• [TASK BRIEF] Output the records below as a two-column CSV with the columns text and answer, starting at the line that contains "Calibration round, thermometer." and ending at the line that contains "Logged temperature: °F 66". Give one row per record, with its text and its answer each in a single quoted field and any line breaks replaced by spaces.

• [DATA PROVIDED]
──────────
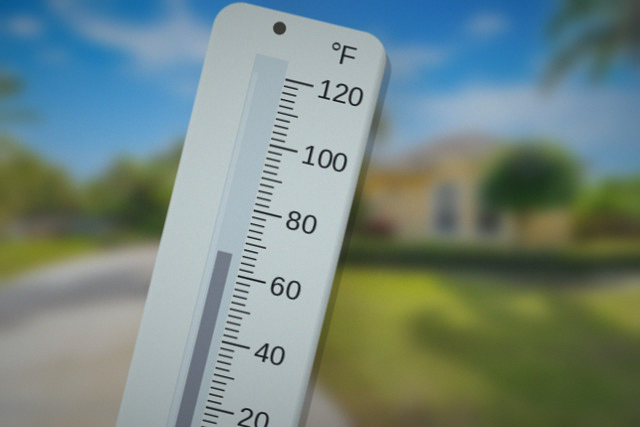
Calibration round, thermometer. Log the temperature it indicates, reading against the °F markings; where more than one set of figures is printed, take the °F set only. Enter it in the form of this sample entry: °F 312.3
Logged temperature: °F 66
──────────
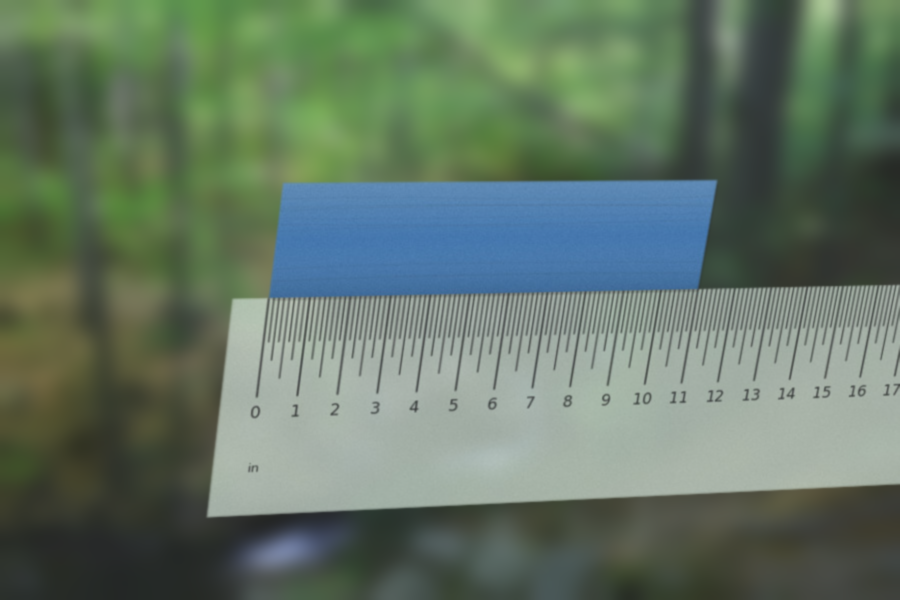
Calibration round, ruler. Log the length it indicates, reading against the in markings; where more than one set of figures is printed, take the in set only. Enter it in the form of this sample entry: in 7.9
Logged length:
──────────
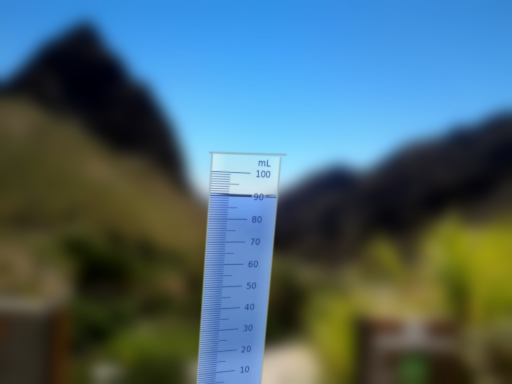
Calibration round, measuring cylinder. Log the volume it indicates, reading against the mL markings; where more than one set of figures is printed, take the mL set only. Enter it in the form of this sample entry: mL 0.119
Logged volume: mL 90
──────────
• [RESPONSE TO THIS TASK]
text,answer
"Calibration round, thermometer. Log the temperature it indicates, reading against the °F markings; where more than one set of figures is printed, take the °F set only. Enter it in the form of this sample entry: °F 312.3 Logged temperature:","°F 66"